What I felt this year wasn’t as striking or profound. It had been coming on for weeks like a fog across the ocean. In the beginning I did not notice, but at the end I was thoroughly engulfed by it. It was sadness, loneliness and the greenest envy. The envy was the worst part.
I wasn’t lonely because I was dissatisfied with my own company, I was lonely because I thought of the good times that everyone would be having, and how I wouldn’t be there to share them. The who, and the where didn’t matter too much. All that mattered was that they were people I knew but could not see, and that they were somewhere I could not be. In my mind their grass was infinitely greener than mine. Instead of making memories of my own, I spent hours in communion with my duvet.
These thoughts aren’t unique. Nearly 1 in 2 men in the United Kingdom feel depressed or sad during the Christmas holidays. The Christmas blues are well documented in Pop Culture from Miley Cyrus’ My Sad Christmas Song, to Last Christmas, Wham’s carol to all who find themselves single come Christmastime. A study published by the Office of National Statistics shows that January has one of the highest suicide rates compared with other months of the year.

------

- **Exercises to complete**
[A] According to the passage about holiday sadness, what share of men in the United Kingdom feel depressed or sad during the Christmas holidays?
[B] Carry the passage about holiday sadness forward from the point where it stops.
The lines placed after this passage are separate material and have no connection to it.

------

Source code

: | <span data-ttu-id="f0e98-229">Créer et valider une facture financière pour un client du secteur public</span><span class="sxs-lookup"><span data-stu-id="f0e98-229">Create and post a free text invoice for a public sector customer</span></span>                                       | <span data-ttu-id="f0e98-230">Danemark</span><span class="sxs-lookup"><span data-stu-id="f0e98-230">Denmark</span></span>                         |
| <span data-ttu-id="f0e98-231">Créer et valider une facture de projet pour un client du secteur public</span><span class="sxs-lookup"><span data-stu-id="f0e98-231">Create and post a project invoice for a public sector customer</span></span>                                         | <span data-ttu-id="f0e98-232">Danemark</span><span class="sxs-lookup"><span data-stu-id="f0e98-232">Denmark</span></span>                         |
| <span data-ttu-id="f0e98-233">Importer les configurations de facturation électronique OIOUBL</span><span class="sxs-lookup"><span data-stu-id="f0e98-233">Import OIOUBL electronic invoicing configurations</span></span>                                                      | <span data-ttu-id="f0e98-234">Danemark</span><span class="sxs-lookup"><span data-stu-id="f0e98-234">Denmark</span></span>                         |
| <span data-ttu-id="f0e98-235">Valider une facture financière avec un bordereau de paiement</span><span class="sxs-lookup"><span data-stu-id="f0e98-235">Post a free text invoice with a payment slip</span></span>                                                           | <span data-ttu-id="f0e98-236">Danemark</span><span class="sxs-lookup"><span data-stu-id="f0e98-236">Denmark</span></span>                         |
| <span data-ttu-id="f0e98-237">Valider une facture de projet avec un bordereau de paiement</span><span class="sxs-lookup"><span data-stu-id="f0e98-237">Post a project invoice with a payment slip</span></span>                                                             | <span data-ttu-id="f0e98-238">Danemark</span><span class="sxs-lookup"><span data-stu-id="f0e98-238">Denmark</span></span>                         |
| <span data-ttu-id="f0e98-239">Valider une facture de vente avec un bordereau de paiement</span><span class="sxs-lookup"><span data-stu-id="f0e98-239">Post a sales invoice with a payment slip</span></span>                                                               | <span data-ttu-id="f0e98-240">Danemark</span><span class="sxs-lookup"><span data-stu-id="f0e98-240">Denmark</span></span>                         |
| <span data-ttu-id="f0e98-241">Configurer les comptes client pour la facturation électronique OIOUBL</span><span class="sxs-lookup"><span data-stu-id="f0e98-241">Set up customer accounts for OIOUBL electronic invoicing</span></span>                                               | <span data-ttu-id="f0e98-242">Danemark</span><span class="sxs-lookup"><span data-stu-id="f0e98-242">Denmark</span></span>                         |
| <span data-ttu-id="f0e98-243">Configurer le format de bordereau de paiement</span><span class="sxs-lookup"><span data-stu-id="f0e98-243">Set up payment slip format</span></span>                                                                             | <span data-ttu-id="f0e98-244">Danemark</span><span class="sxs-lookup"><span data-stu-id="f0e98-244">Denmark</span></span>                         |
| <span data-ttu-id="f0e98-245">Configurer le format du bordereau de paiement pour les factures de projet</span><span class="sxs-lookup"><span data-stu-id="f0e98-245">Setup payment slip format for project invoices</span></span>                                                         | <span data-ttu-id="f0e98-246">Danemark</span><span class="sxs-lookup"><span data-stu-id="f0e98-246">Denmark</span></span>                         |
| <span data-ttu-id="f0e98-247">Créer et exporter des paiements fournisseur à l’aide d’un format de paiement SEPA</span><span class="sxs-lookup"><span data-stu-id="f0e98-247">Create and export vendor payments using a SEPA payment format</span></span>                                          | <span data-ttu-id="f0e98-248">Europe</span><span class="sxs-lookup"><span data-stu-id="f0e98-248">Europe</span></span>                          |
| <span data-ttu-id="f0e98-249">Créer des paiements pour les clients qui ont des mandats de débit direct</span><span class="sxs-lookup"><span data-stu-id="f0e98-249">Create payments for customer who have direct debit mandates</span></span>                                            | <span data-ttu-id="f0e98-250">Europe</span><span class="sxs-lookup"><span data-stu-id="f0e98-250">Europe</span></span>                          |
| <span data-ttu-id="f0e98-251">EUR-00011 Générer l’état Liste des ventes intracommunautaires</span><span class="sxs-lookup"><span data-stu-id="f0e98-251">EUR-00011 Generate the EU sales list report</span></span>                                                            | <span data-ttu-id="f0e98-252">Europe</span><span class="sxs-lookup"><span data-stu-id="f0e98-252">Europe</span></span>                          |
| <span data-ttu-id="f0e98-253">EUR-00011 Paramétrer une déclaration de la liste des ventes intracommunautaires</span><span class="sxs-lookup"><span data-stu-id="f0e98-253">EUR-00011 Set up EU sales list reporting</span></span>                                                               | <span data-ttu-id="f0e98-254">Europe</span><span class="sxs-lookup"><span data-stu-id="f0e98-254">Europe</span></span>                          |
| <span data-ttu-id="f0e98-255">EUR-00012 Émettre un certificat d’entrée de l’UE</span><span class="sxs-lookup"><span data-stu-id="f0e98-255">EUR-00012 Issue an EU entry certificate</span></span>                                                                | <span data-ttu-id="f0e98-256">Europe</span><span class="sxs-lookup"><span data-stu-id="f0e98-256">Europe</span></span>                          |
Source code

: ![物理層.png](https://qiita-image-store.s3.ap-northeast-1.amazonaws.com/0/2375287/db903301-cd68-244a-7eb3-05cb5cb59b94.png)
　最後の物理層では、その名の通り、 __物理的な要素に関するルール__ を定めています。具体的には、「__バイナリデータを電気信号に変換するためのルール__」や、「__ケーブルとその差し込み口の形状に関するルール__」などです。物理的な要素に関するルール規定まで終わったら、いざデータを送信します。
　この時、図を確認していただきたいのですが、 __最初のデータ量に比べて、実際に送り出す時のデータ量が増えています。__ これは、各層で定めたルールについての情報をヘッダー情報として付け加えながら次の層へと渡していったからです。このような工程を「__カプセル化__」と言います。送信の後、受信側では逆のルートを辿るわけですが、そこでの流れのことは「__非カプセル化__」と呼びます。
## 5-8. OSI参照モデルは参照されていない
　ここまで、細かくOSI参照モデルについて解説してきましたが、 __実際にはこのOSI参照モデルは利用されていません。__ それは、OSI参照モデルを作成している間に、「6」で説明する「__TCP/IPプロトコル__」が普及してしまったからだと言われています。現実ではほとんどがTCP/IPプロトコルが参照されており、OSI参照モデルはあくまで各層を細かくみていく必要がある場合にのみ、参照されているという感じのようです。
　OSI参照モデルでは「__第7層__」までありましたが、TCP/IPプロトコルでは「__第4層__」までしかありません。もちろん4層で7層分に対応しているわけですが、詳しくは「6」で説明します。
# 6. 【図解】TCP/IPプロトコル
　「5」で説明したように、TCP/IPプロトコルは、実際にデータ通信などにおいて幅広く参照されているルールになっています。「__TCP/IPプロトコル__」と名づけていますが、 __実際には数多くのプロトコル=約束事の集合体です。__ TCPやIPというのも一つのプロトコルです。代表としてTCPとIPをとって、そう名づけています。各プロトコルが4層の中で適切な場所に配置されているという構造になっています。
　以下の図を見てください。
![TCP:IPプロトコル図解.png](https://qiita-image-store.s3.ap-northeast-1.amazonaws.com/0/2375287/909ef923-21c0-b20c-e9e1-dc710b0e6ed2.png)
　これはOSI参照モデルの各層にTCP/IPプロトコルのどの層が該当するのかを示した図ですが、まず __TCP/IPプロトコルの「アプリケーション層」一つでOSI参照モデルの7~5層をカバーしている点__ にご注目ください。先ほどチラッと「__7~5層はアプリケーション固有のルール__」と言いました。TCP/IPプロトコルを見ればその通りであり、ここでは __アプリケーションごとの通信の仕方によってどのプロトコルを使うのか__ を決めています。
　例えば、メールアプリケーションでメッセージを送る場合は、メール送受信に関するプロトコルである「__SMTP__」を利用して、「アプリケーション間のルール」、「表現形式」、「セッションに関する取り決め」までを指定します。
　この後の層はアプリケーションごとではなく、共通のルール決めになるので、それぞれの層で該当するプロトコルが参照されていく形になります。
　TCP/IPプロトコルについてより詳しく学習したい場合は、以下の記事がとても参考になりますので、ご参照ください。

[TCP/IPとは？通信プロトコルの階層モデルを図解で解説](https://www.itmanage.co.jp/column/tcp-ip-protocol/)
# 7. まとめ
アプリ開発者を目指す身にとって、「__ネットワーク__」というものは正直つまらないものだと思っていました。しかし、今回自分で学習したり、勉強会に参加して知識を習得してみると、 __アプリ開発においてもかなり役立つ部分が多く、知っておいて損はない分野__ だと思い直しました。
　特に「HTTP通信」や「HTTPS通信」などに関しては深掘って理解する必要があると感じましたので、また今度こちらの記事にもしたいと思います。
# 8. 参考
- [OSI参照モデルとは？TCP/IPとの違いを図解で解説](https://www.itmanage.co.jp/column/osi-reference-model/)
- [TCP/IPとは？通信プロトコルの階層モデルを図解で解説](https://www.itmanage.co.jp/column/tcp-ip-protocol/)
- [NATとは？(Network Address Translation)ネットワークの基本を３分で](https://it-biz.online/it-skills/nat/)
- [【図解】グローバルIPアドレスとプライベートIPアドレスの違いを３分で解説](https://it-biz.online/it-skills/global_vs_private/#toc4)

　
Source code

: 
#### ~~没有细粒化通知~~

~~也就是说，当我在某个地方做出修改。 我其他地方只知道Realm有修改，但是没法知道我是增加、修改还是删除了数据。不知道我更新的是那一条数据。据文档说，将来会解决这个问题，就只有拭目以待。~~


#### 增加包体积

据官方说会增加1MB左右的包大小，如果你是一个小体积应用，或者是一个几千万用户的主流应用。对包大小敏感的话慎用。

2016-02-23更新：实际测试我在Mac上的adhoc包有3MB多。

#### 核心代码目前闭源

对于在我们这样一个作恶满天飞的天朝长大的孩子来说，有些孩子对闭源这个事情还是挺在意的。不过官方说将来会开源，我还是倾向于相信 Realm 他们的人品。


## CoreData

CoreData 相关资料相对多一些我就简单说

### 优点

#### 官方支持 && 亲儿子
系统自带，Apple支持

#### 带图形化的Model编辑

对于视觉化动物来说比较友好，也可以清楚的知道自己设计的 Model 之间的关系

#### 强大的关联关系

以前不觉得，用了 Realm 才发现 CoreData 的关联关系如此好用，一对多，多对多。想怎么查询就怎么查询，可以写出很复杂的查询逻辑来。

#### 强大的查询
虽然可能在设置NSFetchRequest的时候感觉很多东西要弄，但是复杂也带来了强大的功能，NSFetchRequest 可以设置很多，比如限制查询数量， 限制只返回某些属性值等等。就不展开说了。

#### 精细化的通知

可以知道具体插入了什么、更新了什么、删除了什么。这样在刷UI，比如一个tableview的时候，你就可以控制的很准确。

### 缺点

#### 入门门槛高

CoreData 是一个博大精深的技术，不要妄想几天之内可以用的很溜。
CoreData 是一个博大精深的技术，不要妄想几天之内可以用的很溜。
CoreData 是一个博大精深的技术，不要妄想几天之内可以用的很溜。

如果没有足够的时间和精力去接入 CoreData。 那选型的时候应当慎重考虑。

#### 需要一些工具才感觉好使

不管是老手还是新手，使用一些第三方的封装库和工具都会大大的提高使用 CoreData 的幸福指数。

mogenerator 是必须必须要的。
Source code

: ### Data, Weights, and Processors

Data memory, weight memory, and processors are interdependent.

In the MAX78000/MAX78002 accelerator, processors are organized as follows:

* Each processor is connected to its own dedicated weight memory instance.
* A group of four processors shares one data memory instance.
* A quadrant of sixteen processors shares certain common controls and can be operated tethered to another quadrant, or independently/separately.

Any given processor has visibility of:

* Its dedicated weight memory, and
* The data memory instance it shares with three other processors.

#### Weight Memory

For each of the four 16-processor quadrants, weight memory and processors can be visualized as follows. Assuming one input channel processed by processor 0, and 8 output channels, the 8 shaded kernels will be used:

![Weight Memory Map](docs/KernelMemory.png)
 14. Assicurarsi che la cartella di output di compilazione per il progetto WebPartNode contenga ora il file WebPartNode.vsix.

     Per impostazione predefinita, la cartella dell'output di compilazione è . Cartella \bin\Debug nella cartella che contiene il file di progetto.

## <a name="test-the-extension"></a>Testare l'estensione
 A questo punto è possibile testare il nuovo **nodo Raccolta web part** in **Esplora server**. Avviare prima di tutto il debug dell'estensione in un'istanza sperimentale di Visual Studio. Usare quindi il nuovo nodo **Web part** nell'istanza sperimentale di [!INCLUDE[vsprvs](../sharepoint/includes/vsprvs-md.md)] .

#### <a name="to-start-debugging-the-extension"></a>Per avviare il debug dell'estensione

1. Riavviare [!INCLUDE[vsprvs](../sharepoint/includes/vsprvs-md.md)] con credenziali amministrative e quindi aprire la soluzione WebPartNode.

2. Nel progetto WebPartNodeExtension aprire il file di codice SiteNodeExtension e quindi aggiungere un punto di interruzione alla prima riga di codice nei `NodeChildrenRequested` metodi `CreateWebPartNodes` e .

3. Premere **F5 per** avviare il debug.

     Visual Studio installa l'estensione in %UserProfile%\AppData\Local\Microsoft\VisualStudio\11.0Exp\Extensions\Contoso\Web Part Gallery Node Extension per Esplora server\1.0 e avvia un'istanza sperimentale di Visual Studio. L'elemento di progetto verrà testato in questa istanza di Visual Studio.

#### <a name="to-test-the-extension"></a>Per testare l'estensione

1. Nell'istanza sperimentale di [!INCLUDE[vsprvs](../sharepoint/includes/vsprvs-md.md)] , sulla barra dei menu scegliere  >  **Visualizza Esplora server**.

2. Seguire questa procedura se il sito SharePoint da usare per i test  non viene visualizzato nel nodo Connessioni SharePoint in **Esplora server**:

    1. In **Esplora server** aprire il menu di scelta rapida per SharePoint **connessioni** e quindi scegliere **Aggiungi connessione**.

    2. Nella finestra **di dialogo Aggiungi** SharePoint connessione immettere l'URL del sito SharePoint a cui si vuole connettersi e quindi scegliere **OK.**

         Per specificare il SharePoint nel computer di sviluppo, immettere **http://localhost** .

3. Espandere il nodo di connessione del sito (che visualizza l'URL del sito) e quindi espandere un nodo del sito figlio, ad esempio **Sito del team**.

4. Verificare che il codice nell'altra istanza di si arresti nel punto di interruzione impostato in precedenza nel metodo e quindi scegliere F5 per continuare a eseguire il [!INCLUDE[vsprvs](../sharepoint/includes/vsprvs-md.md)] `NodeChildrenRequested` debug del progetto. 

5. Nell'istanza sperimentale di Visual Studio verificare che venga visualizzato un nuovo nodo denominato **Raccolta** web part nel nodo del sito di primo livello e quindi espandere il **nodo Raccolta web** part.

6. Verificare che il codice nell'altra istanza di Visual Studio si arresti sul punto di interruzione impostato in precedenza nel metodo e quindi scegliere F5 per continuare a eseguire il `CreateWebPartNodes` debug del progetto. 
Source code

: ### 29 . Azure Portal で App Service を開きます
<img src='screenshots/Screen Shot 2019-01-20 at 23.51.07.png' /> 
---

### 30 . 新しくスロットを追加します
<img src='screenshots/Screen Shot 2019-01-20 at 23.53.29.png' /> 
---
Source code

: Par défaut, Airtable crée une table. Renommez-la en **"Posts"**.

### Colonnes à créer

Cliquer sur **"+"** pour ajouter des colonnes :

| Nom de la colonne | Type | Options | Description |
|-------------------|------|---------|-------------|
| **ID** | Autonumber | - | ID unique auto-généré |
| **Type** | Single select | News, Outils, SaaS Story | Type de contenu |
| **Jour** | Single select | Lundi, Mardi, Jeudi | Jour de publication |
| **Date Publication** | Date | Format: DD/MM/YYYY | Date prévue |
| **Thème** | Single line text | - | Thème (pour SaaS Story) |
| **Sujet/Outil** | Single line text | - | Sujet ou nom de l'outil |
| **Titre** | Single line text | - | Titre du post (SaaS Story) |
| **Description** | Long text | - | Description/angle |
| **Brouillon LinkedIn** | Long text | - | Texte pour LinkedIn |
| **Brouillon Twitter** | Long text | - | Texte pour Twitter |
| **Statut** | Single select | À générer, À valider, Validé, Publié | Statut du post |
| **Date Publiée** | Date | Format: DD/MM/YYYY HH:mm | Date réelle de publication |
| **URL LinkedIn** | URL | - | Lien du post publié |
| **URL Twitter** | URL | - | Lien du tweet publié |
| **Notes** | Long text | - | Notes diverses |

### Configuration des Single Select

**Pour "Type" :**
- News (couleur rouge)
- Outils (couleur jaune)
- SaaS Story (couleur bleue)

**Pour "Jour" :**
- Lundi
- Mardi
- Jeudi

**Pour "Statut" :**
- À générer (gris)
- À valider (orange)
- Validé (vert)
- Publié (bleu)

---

------

- **Answers per task**
[A] Nearly 1 in 2.

[B]
I knew then that if I spent the holidays alone, I wouldn’t make it through unscathed. Come the new year, I’d be living out of my pyjamas and staring at the ceiling. I packed a gym bag with the clean clothes I had left and jumped on a train to Manchester. I have some relatives there.
It is the first holiday I have spent without my nuclear family and I know that it will not be my last.
It may not have been the best I’ve ever had, but it taught me something priceless. Next year, regardless of where I find myself, I will not be so foolish as to entertain thoughts of a Christmas spent on my own. There will be people. There will be laughter. And as long as those two things are there, there will be hope.